Owners of luxe lines reassert control over sales and distribution on the mainland as shoppers grow in sophistication and global prominence

PUBLISHED : Monday, 07 January, 2013, 12:00am
UPDATED : Monday, 07 January, 2013, 4:31am

Luxury brands are increasingly reclaiming distribution rights from their mainland agents to assert tighter control of sales channels and better meet the growing sophistication of shoppers in the world's biggest luxury market.

The latest example is British fashion house Jimmy Choo, which has acquired its China business from partner Kutu.

Other big brands, including Montblanc, Burberry and Chloe, have also bade farewell to their mainland distributors or agents to run most of their shops on their own. "Chinese luxury fashion consumers are younger, better informed, more exposed globally and ultimately very sophisticated. Having control in the market will allow us to further develop the brand and our business and become closer to our customers in the region," Jimmy Choo chief executive Pierre Denis said.

The London-based brand has opened three stores - in Shanghai, Beijing and Nanjing - since it launched on the mainland in 2009. It plans to raise the number to 30 in coming years.

The mainland market has never been more important for luxury brands.
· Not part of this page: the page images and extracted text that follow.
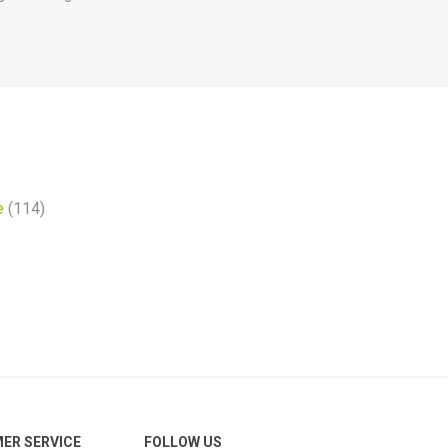
e
(114)
ER SERVICE
FOLLOW US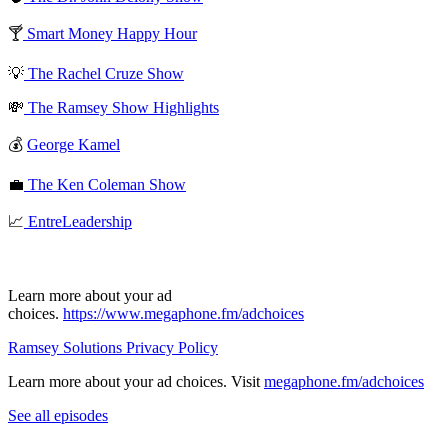
🍸
Smart Money Happy Hour
💡
The Rachel Cruze Show
💸
The Ramsey Show Highlights
💰
George Kamel
💼
The Ken Coleman Show
📈
EntreLeadership
Learn more about your ad
choices.
https://www.megaphone.fm/adchoices
Ramsey Solutions Privacy Policy
Learn more about your ad choices. Visit
megaphone.fm/adchoices
See all episodes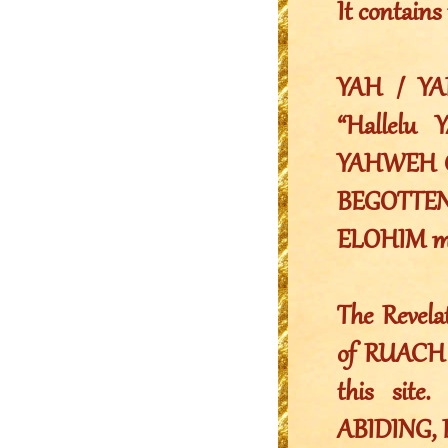
It contai
YAH / YA
“Hallelu 
YAHWEH G
BEGOTTE
ELOHIM me
The Reve
of RUACH 
this sit
ABIDING, 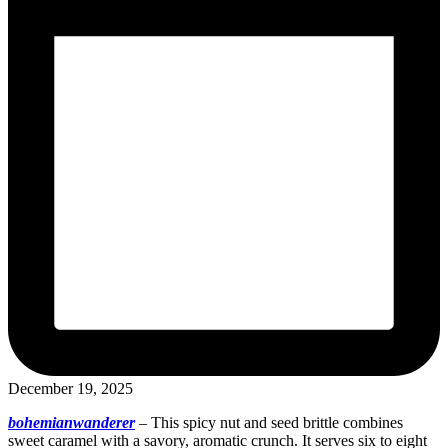
December 19, 2025
bohemianwanderer
–
This spicy nut and seed brittle combines
sweet caramel with a savory, aromatic crunch. It serves six to eight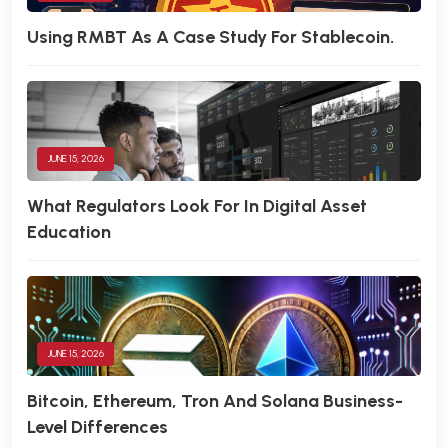
Using RMBT As A Case Study For Stablecoin.
JUNE 15, 2026
What Regulators Look For In Digital Asset
Education
JUNE 15, 2026
Bitcoin, Ethereum, Tron And Solana Business-
Level Differences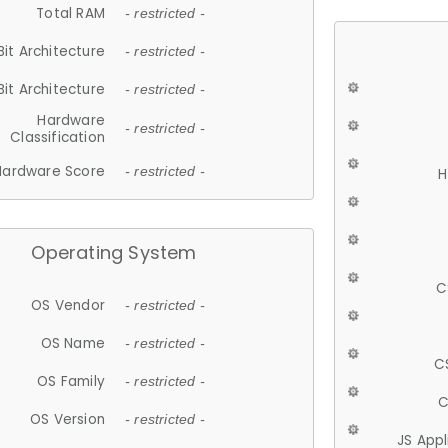
Total RAM
- restricted -
Bit Architecture
- restricted -
Bit Architecture
- restricted -
Hardware
- restricted -
Classification
Hardware Score
- restricted -
H
Operating System
C
OS Vendor
- restricted -
OS Name
- restricted -
C
OS Family
- restricted -
C
OS Version
- restricted -
JS App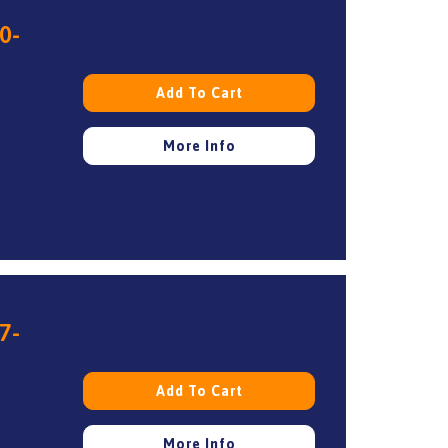
0-
Add To Cart
More Info
7-
Add To Cart
More Info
Last year, Chinese shoppers surpassed Americans to become the world's biggest spenders on high-end bags, apparel and jewellery, according to a study by consultancy Bain & Co.

Sales to Chinese consumers accounted for 27 per cent of global luxury consumption, compared with just 1 per cent in 1995.

Rising along with sales volumes is the taste and expectations of mainland consumers, who have more opportunities to travel abroad, comparing goods, prices and services.

"The competition to grab high-end consumers is getting tougher," said Bruno Lannes, Bain partner and author of the "China Luxury Market Study".

"It has been a trend for the top brands to run the business on their own … the major driver for them is to take control of the customer experience in a more complete way. They also expect to boost performance and profit by operating the stores themselves."

Distributors or agents were the most common way for luxury brands to tap the market in the 1990s and early 2000s, when the government required foreign retailers to work with a local partner to open shops. That restriction was removed in 2005.

In the early years, local agents and distributors took advantage of their existing sales networks, business ties and media relations to help many brands establish a solid presence in China.

Hong Kong-based ImagineX and Dickson Concepts are the market's leading players.

But weaknesses have emerged in this business model as the market has grown.

Zeng Mingyue, a researcher specialising in luxury goods at the Beijing University of International Business and Economics, said agents and distributors often managed more than one brand at a time and were reluctant to invest heavily in promotion, advertising and in-store staff training.

"The main target for agents is to maximise the profit rather than spread the brands' culture. Some of them may open shops in cheaper places or display as many products as possible in the shops, which is the opposite of what big brands usually do in their own shops," Zeng said.

But agents or distributors would not disappear from the sector because it was still an efficient way for luxury brands to penetrate small cities quickly.